The use of Zoom and other video conferencing programs presents a consistent challenge to organizers: how to continue to foster casual communication and communication between individuals or small groups. Casual communication and collaboration between individuals is important to our in-person meetups, and at an in-person edit-a-thon, volunteers are available to sit with new users, guiding them through the editing process or any problem they may have. These styles of interaction are not easily accomplished through online video meetings, and even features like Zoom's "breakout rooms" can present technical and communication difficulties.
What is the solution?Edit
In March 2021, Wikimedia New York City launched its own Discord server. Discord is messaging software accessed on the web or via downloadable application. The English Wikipedia community has had its own unofficial Discord server since 2016, which operates similarly to the Wikimedia IRC channels. We saw how it engaged a large number of Wikimedians discussing a large number of topics, and were further inspired by an event we hosted with Depths of Wikipedia, a popular Instagram account run by Annie Reuwerda. In January 2021, WMNYC worked with Reuwerda to host an online edit-a-thon for people who follow her account. WMNYC provided on-wiki support and hosted an open Zoom call, and Annie created dedicated channels on a Discord server. Users signed in, and asked questions throughout the event.
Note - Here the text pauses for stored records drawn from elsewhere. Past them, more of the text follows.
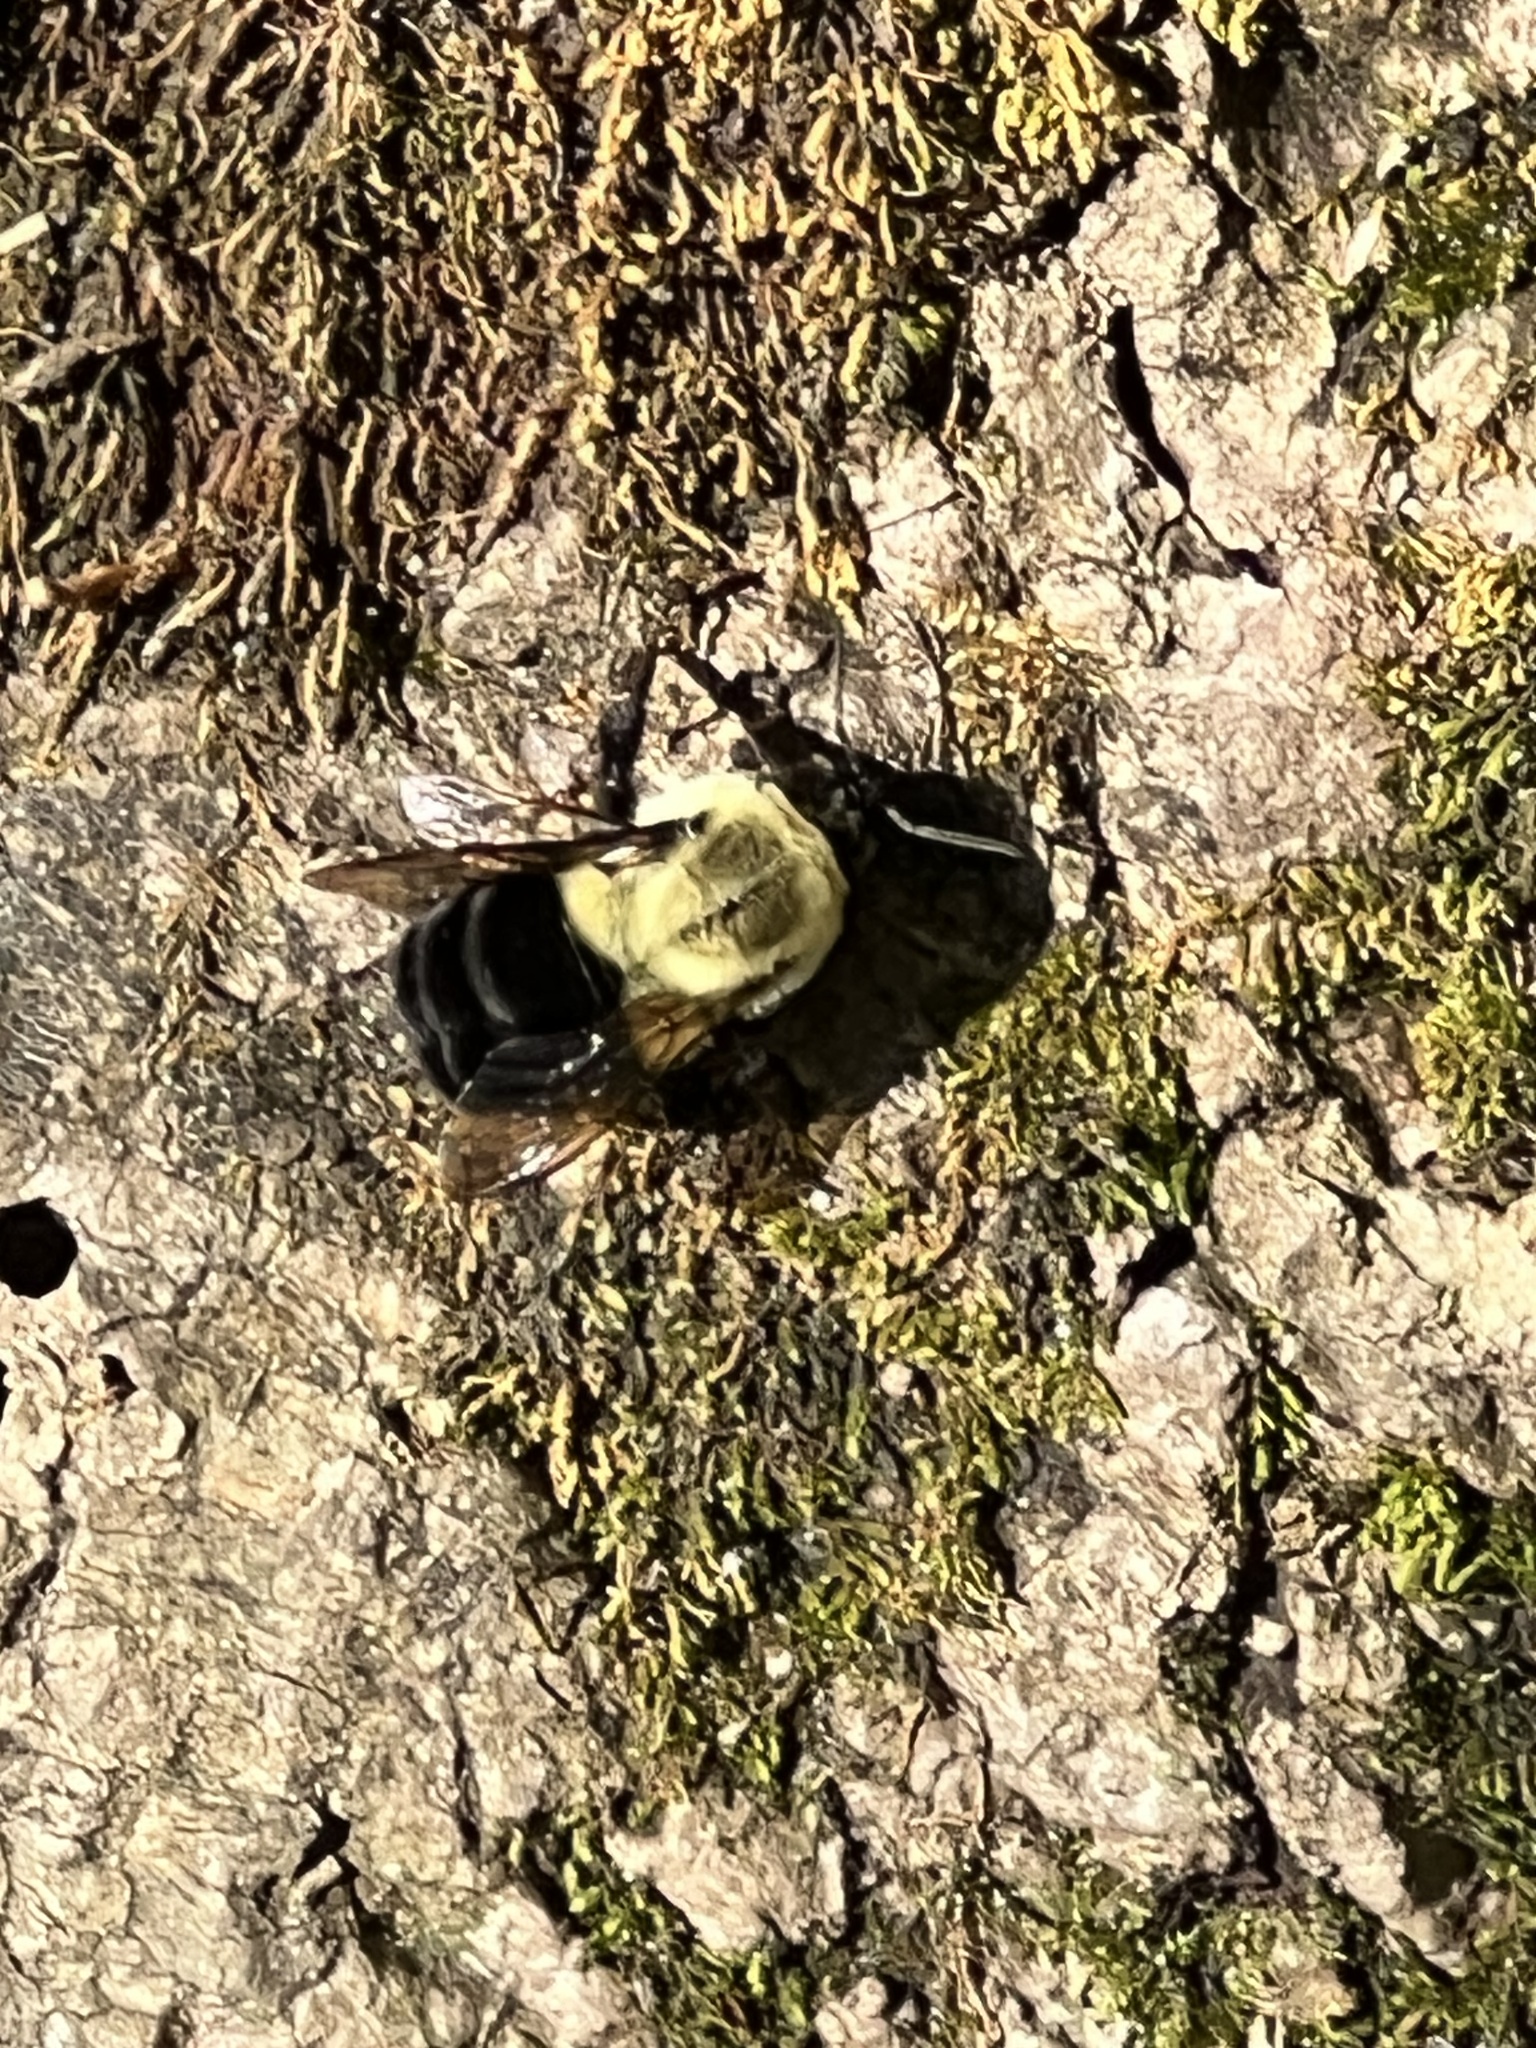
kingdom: Animalia
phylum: Arthropoda
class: Insecta
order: Hymenoptera
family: Apidae
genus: Bombus
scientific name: Bombus impatiens
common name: Common eastern bumble bee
Using Discord to support an edit-a-thon has several advantages. It allows for asynchronous as well as live conversations, such that people who cannot be present at a scheduled Zoom call can ask their question at any time, and volunteers can likewise respond at any time. Other users can see the exchange, and are encouraged to participate in ongoing discussions. Unlike a Zoom call, there is no one center of attention, and it is easy for many people to speak at once. Unlike communication on Wikipedia, it is fast, casual, and intuitive, using a platform with an existing large user base.
One project we've used Discord for successfully is a monthly article collaboration with WikiProject New York City. As it only began in May 2021, there have only been two such collaborations at the end of fiscal year 2020-2021, but they have been successful. Using Discord to collaborate, participants brought an article on a historically significant site, Stuyvesant Farm, up to Good Article status, and made significant improvements to an article about trees of New York City.
Discord is not the only option for this kind of messaging, but it is easy to use, popular, and free for most purposes. A single server can host many channels, including both text and voice channels, and each can have separate security measures and access controls. This was important for us, to be able to use it for a variety of purposes. Some channels are restricted to members, others open to all; some are for event organizers, others to event participants. Having control over security and access was important for us to ensure privacy and to make sure we could enforce the WMNYC Code of Conduct as needed.
Since March 2021, 70 people have signed up on our server, exchanging 4,296 messages in public channels (metrics for private conversations are not available).
There are a few caveats worth covering. First, while the server has seen a lot of use, adoption even among the most active WMNYC members has been inconsistent. Use of the platform simply is not appealing to some of our membership, or does not fit into their communication lifestyle. It is unclear if a different platform would have different results. Second, while security measures allow for a lot of flexibility between/across channels, Discord itself is proprietary software run by a for-profit company. As such, there may be objections from some corners of the movement on the grounds that use of Discord is contrary to the spirit of openness.